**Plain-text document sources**
-- Opening Marker --
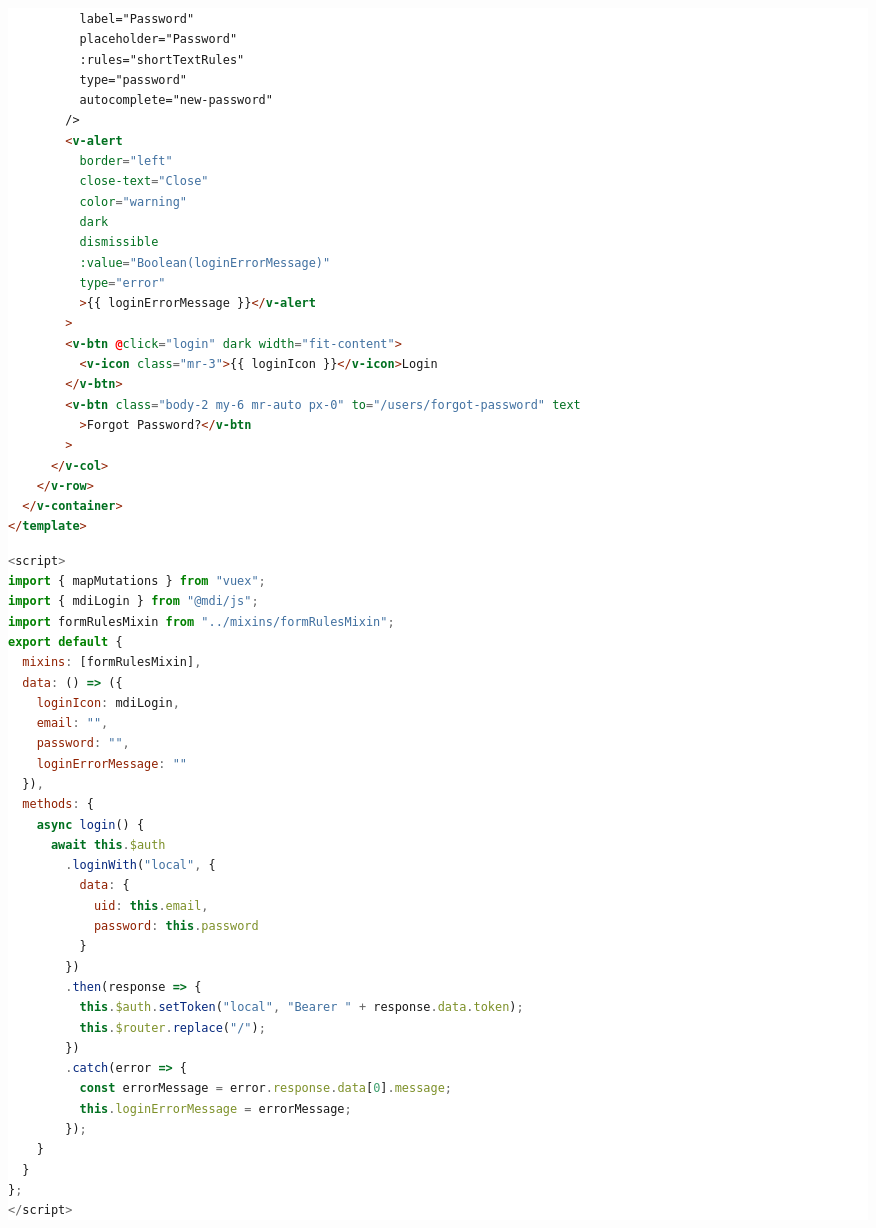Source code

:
```html
          label="Password"
          placeholder="Password"
          :rules="shortTextRules"
          type="password"
          autocomplete="new-password"
        />
        <v-alert
          border="left"
          close-text="Close"
          color="warning"
          dark
          dismissible
          :value="Boolean(loginErrorMessage)"
          type="error"
          >{{ loginErrorMessage }}</v-alert
        >
        <v-btn @click="login" dark width="fit-content">
          <v-icon class="mr-3">{{ loginIcon }}</v-icon>Login
        </v-btn>
        <v-btn class="body-2 my-6 mr-auto px-0" to="/users/forgot-password" text
          >Forgot Password?</v-btn
        >
      </v-col>
    </v-row>
  </v-container>
</template>
```

```javascript
<script>
import { mapMutations } from "vuex";
import { mdiLogin } from "@mdi/js";
import formRulesMixin from "../mixins/formRulesMixin";
export default {
  mixins: [formRulesMixin],
  data: () => ({
    loginIcon: mdiLogin,
    email: "",
    password: "",
    loginErrorMessage: ""
  }),
  methods: {
    async login() {
      await this.$auth
        .loginWith("local", {
          data: {
            uid: this.email,
            password: this.password
          }
        })
        .then(response => {
          this.$auth.setToken("local", "Bearer " + response.data.token);
          this.$router.replace("/");
        })
        .catch(error => {
          const errorMessage = error.response.data[0].message;
          this.loginErrorMessage = errorMessage;
        });
    }
  }
};
</script>
```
-- Closing Marker --
**Work order**
Exclude the pictures and transcribe all of the entries exactly.

**Response**
Source code

:
```html
          label="Password"
          placeholder="Password"
          :rules="shortTextRules"
          type="password"
          autocomplete="new-password"
        />
        <v-alert
          border="left"
          close-text="Close"
          color="warning"
          dark
          dismissible
          :value="Boolean(loginErrorMessage)"
          type="error"
          >{{ loginErrorMessage }}</v-alert
        >
        <v-btn @click="login" dark width="fit-content">
          <v-icon class="mr-3">{{ loginIcon }}</v-icon>Login
        </v-btn>
        <v-btn class="body-2 my-6 mr-auto px-0" to="/users/forgot-password" text
          >Forgot Password?</v-btn
        >
      </v-col>
    </v-row>
  </v-container>
</template>
```

```javascript
<script>
import { mapMutations } from "vuex";
import { mdiLogin } from "@mdi/js";
import formRulesMixin from "../mixins/formRulesMixin";
export default {
  mixins: [formRulesMixin],
  data: () => ({
    loginIcon: mdiLogin,
    email: "",
    password: "",
    loginErrorMessage: ""
  }),
  methods: {
    async login() {
      await this.$auth
        .loginWith("local", {
          data: {
            uid: this.email,
            password: this.password
          }
        })
        .then(response => {
          this.$auth.setToken("local", "Bearer " + response.data.token);
          this.$router.replace("/");
        })
        .catch(error => {
          const errorMessage = error.response.data[0].message;
          this.loginErrorMessage = errorMessage;
        });
    }
  }
};
</script>
```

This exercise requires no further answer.